Health practitioners caring for pregnant women and neonates frequently encounter placental histopathological reports with esoteric diagnostic entities of contentious clinical significance like chronic villitis, massive perivillous fibrin deposition, chronic histiocytic intervillositis, materno-fetal vascular malperfusion and delayed villous maturation. These lesions may recur in succeeding pregnancies.
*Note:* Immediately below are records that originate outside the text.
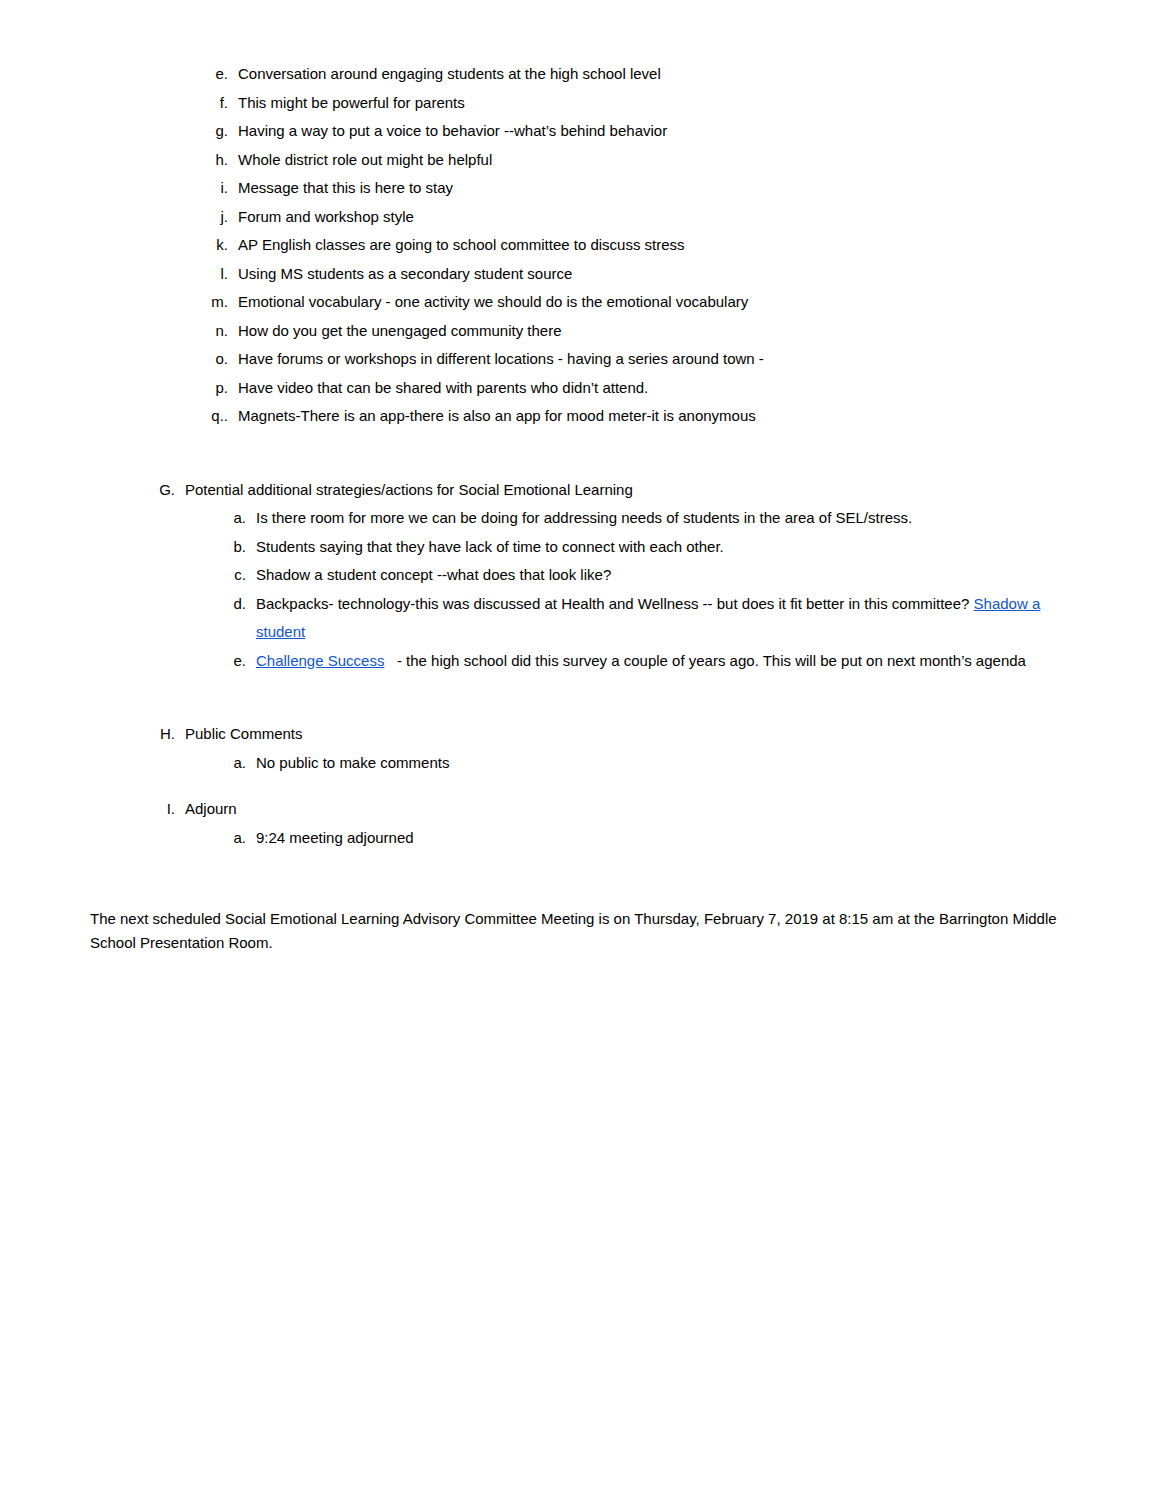e. Conversation around engaging students at the high school level
f. This might be powerful for parents
g. Having a way to put a voice to behavior --what’s behind behavior
h. Whole district role out might be helpful
i. Message that this is here to stay
j. Forum and workshop style
k. AP English classes are going to school committee to discuss stress
l. Using MS students as a secondary student source
m. Emotional vocabulary - one activity we should do is the emotional vocabulary
n. How do you get the unengaged community there
o. Have forums or workshops in different locations - having a series around town -
p. Have video that can be shared with parents who didn’t attend.
q.. Magnets-There is an app-there is also an app for mood meter-it is anonymous
G. Potential additional strategies/actions for Social Emotional Learning
a. Is there room for more we can be doing for addressing needs of students in the area of SEL/stress.
b. Students saying that they have lack of time to connect with each other.
c. Shadow a student concept --what does that look like?
d. Backpacks- technology-this was discussed at Health and Wellness -- but does it fit better in this committee? Shadow a student
e. Challenge Success - the high school did this survey a couple of years ago. This will be put on next month’s agenda
H. Public Comments
a. No public to make comments
I. Adjourn
a. 9:24 meeting adjourned
The next scheduled Social Emotional Learning Advisory Committee Meeting is on Thursday, February 7, 2019 at 8:15 am at the Barrington Middle School Presentation Room.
Recurrent placental conditions such as villitis of unknown aetiology (VUE), chronic histiocytic intervillositis, vascular malperfusion, Massive perivillous fibrin deposition (MPFVD) and Delayed villous maturation (DVM; ‘villous dysmaturity’) possess an increased risk of perinatal morbidity and mortality.
A recent article reviewed the status quo of placental pathology and research, focusing on clinical management implications for some of these most often reported but less understood recurrent clinicopathological entities of the placenta. This review also provided an update on the current nomenclature and classification of placental conditions.
Adequate reporting and correct interpreting of placental histopathology can provide useful information to understand the adverse pregnancy outcomes and guide further management of the mother, newborn or future pregnancy. Empirical treatments with prednisolone, aspirin, heparin and intravenous immunoglobulins can be given for immune-mediated placental conditions. However, evidence-based guidelines for the management of these conditions are lacking.
A lack of universally accepted diagnostic criteria, terminology and grading systems impedes the full potential of placental histopathology in fetomaternal care. The universal adoption of the Amsterdam criteria by reporting pathologists and obstetricians has come as a positive and welcome step in generating uniformity of nomenclature.
More research is needed to elucidate definitive pathogenetic mechanisms, local epidemiology, the exact impact on perinatal morbidity and mortality, evidence-based management guidelines and therapy for aforementioned recurrent idiopathic placental conditions.
Matsika A. Clinical correlates of histopathological entities of the placenta. AJGP. 2021;50(1–2).